1098 Procedure for Diagnostic and Selection of Immunotherapy Method for Children with Different Immunopathogenetic Phenotypes of Atopic Dermatitis

Wednesday, 14 October 2015
Hall D1 Foyer (Floor 3) (Coex Convention Center)

Tatiana Slavyanskaya, MD, Prof. , Allergy & Clinical Immunology, Institute of Immunophysiology, Moscow, Russia

Vladislava Derkach, PhD , Allergy and Clinical Immunology, Institute of Immunophysiology, Moscow, Russia

Objective of study: To develop the procedure for assessment, diagnostic and treatment of children (Ch) with different immunopathogenetic phenotypes (IPP) of atopic dermatitis (AD).

Materials and methods: The participants of study were 94 Ch aged 5 to 17 with moderate course of AD in the exacerbation phase. The control group was comprised of 30 healthy Ch of the same age. The patients underwent general physical examination, clinical assessment and immunoallergological assessment (IAA) aimed at detection of clinical and laboratory signs of allergen-induced inflammation. General physical examination included clinical blood and urine analyses and screening for parasitic and viral infections.
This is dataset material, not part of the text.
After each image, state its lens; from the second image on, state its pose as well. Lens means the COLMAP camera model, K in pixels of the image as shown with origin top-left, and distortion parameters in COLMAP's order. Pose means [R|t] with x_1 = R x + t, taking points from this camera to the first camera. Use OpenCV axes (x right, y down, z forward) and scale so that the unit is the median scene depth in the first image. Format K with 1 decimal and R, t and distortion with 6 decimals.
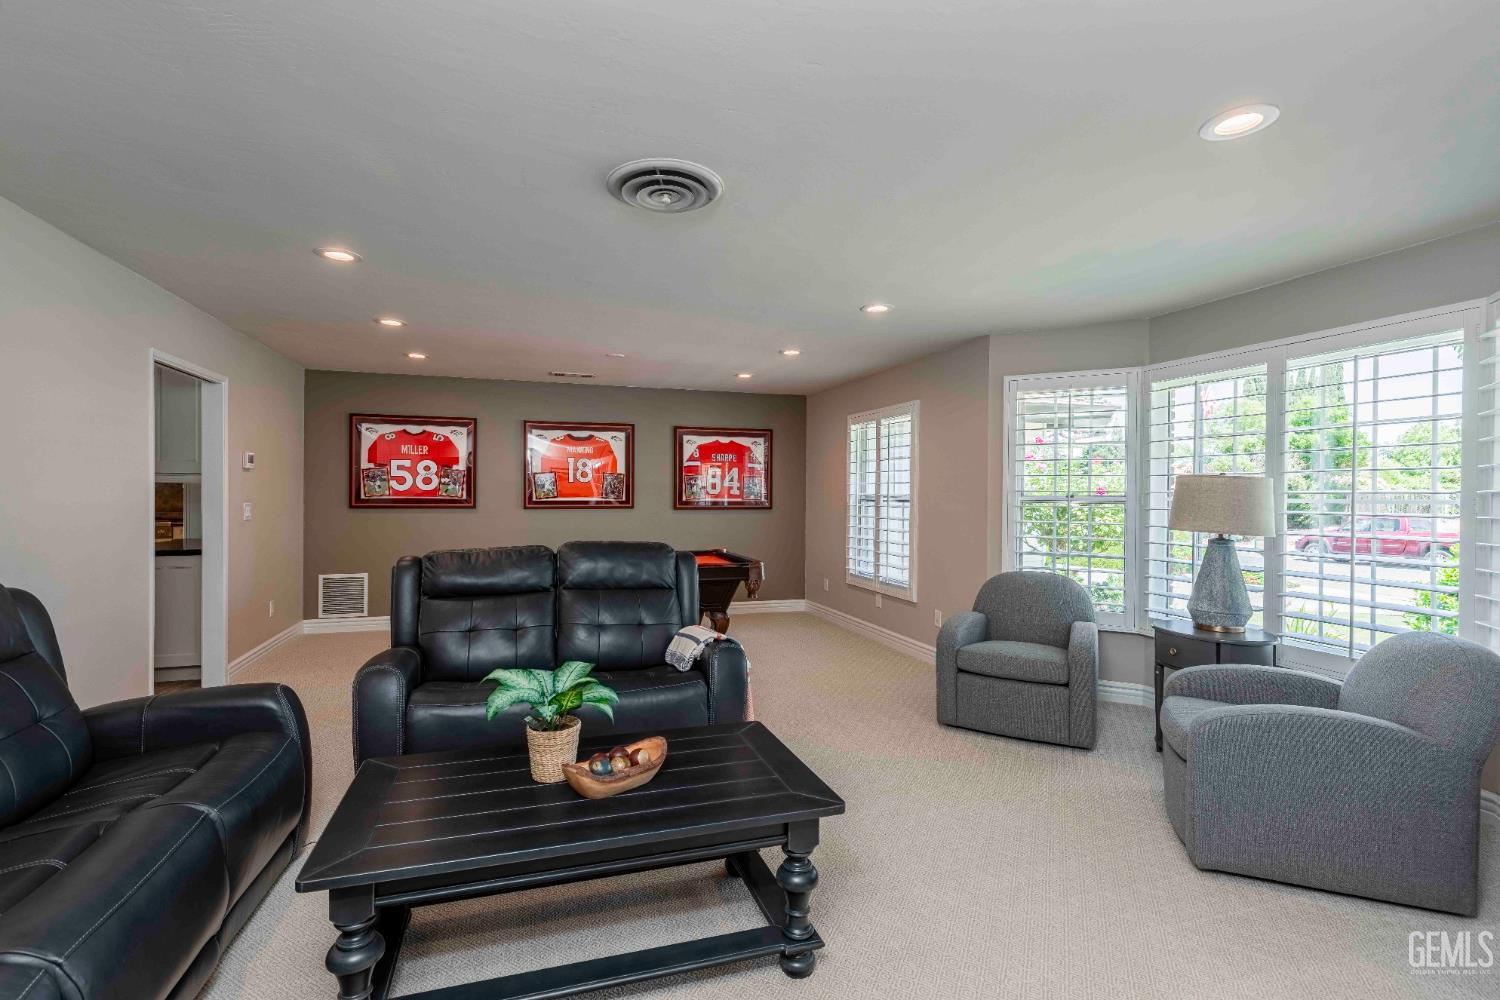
lens RADIAL K [[698.9, 0, 750.0], [0, 698.9, 500.0], [0, 0, 1]] dist [0.014905, -0.000308]
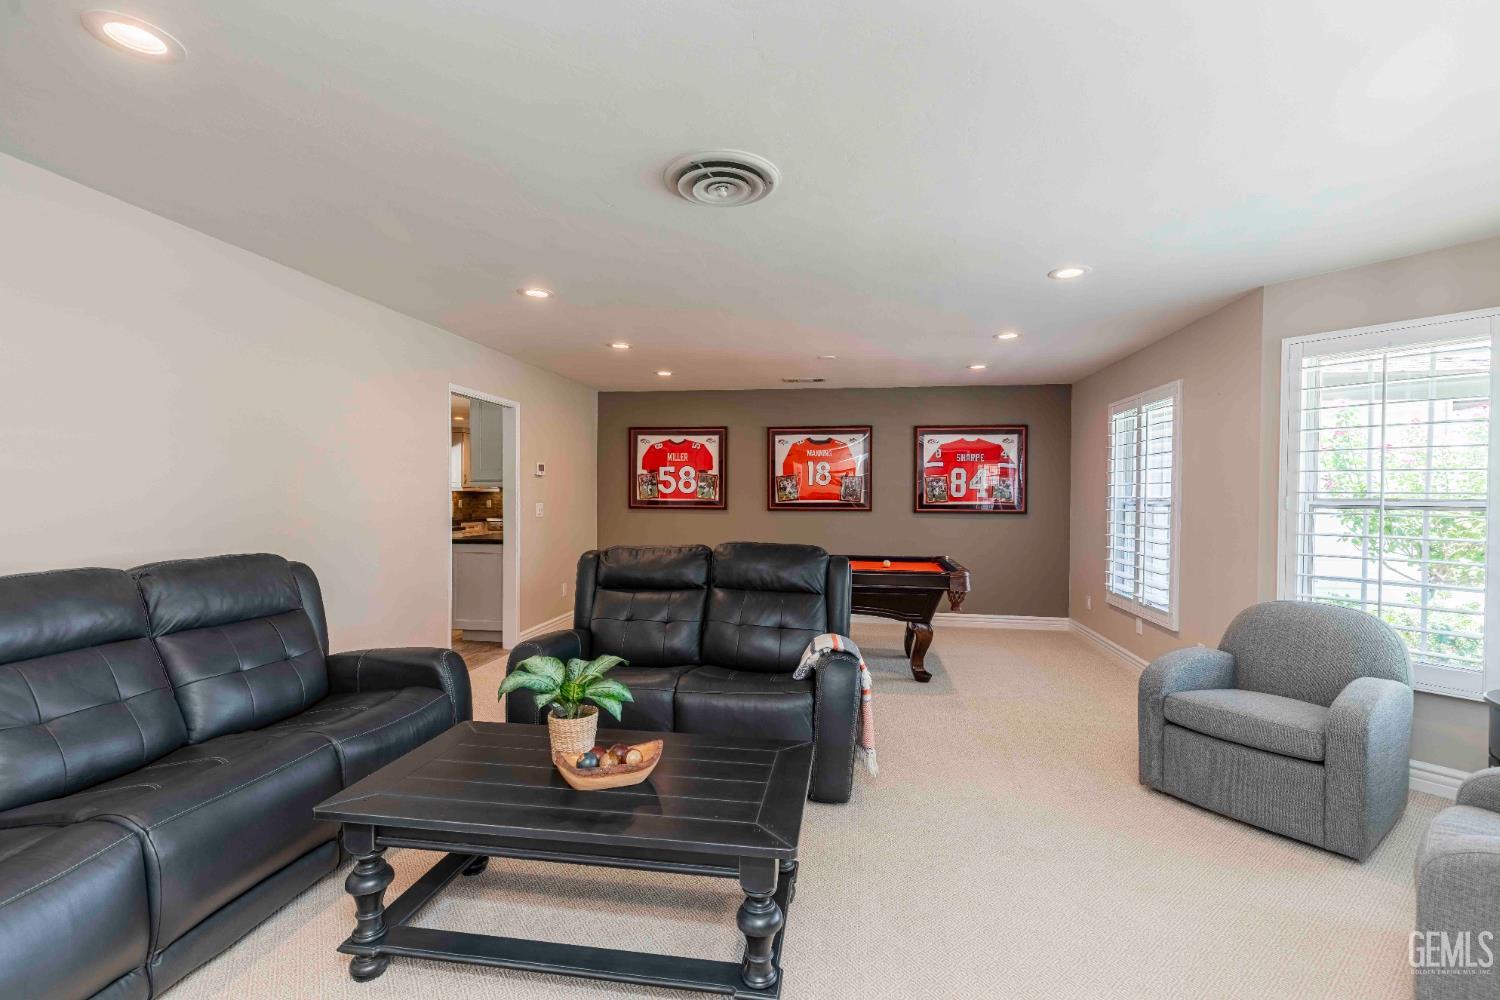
lens RADIAL K [[698.9, 0, 750.0], [0, 698.9, 500.0], [0, 0, 1]] dist [0.014905, -0.000308]
pose [[0.897968, 0.003082, -0.440050, 0.135993], [-0.005210, 0.999980, -0.003628, 0.000618], [0.440030, 0.005550, 0.897966, 0.053325]]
IAA consisted of: immunogram determination of levels of pro- and antiinflammatory cytokines (by fluorescence immunoassay); skin testing, challenge or elimination testing (if indicated), total and specific IgE blood testing. House dust mite allergens (HDMA) were used as a cause-significant allergen. Clinical assessment was aimed at collection of allergic anamnesis and evaluation of severity of clinical symptoms according to SCORAD scale.
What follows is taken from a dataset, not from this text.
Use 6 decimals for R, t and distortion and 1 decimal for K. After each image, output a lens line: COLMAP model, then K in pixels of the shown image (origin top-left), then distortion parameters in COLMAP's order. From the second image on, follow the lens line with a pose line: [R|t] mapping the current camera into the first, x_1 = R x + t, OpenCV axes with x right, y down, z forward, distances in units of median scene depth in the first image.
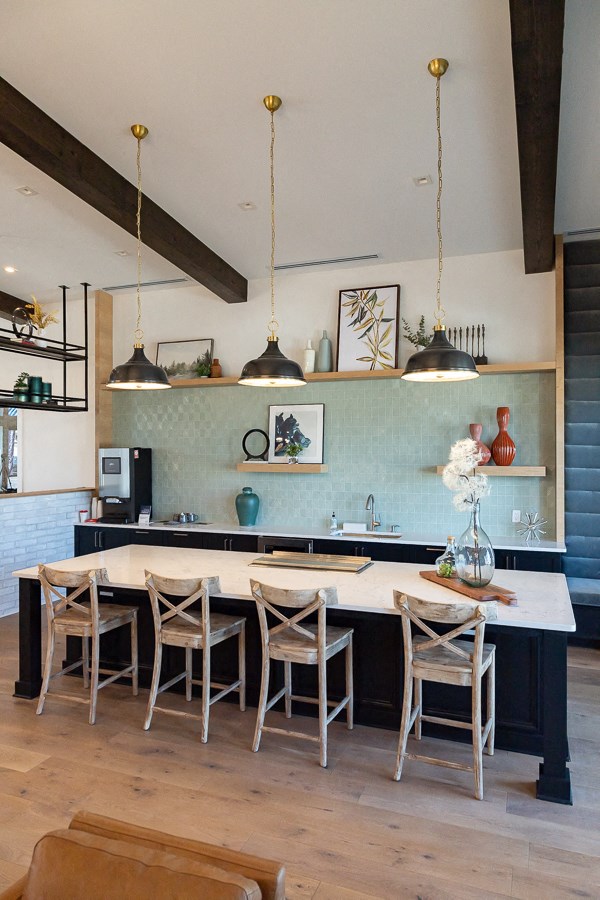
lens RADIAL K [[603.0, 0, 301.2], [0, 603.0, 457.3], [0, 0, 1]] dist [-0.050449, -0.000026]
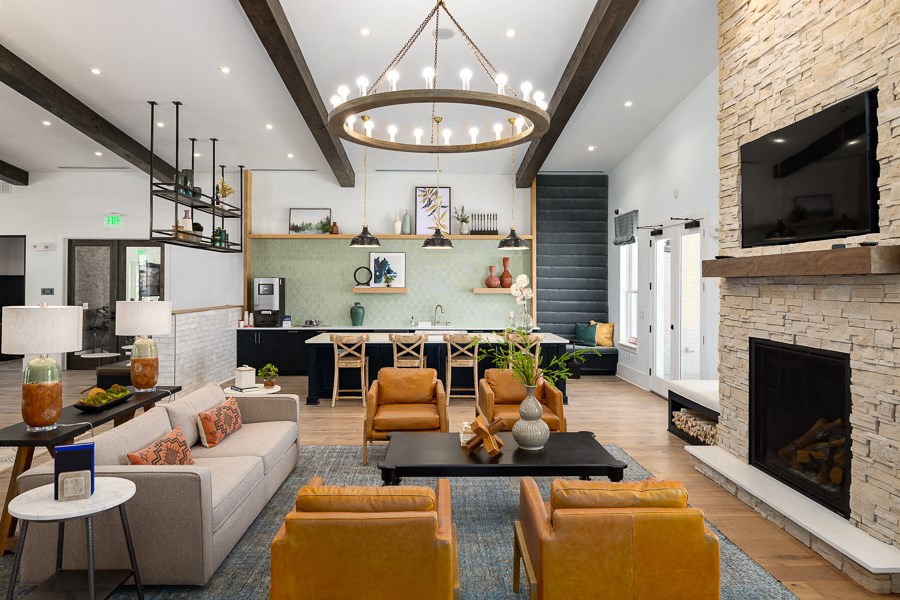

Results: The integrated study conducted enabled us to divide Ch into two groups based on their principal IPGP of AD: IgE-mediated and non-IgE-mediated form of AD. Ch with non-IgE-mediated type of AD showed no IgE-sensitization to HDMA and lower parameters of macrophage-phagocytic component of immune system (MPCIS). IgE-mediated AD phenotype included 3 forms of AD – allergic form, mixed form (in combination with allergic rhinitis, bronchial asthma) and combined form. In studying allergic and mixed form of AD we proved the existence of sensitization to non-eliminated HDMA, which promote allergization and provoke development of symptoms in the course of AD, and in Ch with combined form of AD a decrease in parameters of MPCIS (such as phagocytic number, phagocytic index, NBT Reduction Test) was also found. On the basis of the revealed disorders, several multimodality immunotherapy (MIT) programs were developed. For IgE-mediated forms of AD we proposed a MIT including basic therapy (BT) + parenteral antigen-specific immunotherapy (ASIT) as an accelerated treatment regimen and immunomodulator (IM) selected on the basis of its capacity to affect the cells of monocytic-macrophagal nature, increase of macrophages’ cytotoxicity toward bacterial antigens and viruliferous cells, as well as correction of imbalance in cytokine profile Th1/Th2 and intensifying the production of IFN-y, which would eventually contribute to lower rate of infectious complications of AD. For non-allergic form of AD, the BT + IM were used.

Conclusion. The procedure of assessment and diagnostic of Ch with AD developed by us provides an opportunity to correctly select an adequate MIT in accordance with IPP of the disease taking into account the revealed immune disorders.